Start of AVAILABLE DATA

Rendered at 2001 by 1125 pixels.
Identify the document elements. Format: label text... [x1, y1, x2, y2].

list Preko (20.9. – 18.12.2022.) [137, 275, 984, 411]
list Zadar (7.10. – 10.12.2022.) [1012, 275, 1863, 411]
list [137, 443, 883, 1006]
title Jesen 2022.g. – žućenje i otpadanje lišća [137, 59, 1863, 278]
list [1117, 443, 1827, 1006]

End of AVAILABLE DATA
Start of AVAILABLE DATA

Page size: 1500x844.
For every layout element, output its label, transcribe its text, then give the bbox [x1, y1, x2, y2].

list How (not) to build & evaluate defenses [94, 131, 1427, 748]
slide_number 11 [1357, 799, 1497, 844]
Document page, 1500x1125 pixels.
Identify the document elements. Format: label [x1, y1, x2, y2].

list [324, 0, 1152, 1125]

End of AVAILABLE DATA

A single number is the whole answer: how many lines in the data above hold the string "pixels".

2